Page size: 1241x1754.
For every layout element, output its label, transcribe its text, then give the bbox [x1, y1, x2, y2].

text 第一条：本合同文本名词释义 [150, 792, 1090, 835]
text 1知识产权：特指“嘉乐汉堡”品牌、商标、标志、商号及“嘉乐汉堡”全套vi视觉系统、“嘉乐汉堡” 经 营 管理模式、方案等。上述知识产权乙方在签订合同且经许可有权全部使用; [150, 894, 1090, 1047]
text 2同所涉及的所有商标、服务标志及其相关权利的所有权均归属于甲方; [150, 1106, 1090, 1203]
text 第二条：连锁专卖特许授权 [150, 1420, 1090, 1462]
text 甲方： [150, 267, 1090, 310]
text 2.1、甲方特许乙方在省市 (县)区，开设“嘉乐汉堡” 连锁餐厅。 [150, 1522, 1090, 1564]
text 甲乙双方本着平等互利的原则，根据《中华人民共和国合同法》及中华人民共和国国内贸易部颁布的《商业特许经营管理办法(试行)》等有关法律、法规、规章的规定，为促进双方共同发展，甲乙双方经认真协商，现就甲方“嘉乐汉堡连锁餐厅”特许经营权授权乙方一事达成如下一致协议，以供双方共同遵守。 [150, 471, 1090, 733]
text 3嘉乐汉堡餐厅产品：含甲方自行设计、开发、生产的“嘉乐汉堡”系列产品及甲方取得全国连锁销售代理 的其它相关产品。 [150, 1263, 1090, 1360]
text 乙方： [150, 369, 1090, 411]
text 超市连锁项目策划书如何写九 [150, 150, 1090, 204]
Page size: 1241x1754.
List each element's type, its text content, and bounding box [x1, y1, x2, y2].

> _Aim of the task_
Exactly as they appear above, write out all of the lines.

> _Answer box_
Page size: 1241x1754.
For every layout element, output its label, transcribe its text, then give the bbox [x1, y1, x2, y2].

text 第一条：本合同文本名词释义 [150, 792, 1090, 835]
text 1知识产权：特指“嘉乐汉堡”品牌、商标、标志、商号及“嘉乐汉堡”全套vi视觉系统、“嘉乐汉堡” 经 营 管理模式、方案等。上述知识产权乙方在签订合同且经许可有权全部使用; [150, 894, 1090, 1047]
text 2同所涉及的所有商标、服务标志及其相关权利的所有权均归属于甲方; [150, 1106, 1090, 1203]
text 第二条：连锁专卖特许授权 [150, 1420, 1090, 1462]
text 甲方： [150, 267, 1090, 310]
text 2.1、甲方特许乙方在省市 (县)区，开设“嘉乐汉堡” 连锁餐厅。 [150, 1522, 1090, 1564]
text 甲乙双方本着平等互利的原则，根据《中华人民共和国合同法》及中华人民共和国国内贸易部颁布的《商业特许经营管理办法(试行)》等有关法律、法规、规章的规定，为促进双方共同发展，甲乙双方经认真协商，现就甲方“嘉乐汉堡连锁餐厅”特许经营权授权乙方一事达成如下一致协议，以供双方共同遵守。 [150, 471, 1090, 733]
text 3嘉乐汉堡餐厅产品：含甲方自行设计、开发、生产的“嘉乐汉堡”系列产品及甲方取得全国连锁销售代理 的其它相关产品。 [150, 1263, 1090, 1360]
text 乙方： [150, 369, 1090, 411]
text 超市连锁项目策划书如何写九 [150, 150, 1090, 204]
Page size: 1241x1754.
List each element's type, its text content, and bounding box [x1, y1, x2, y2].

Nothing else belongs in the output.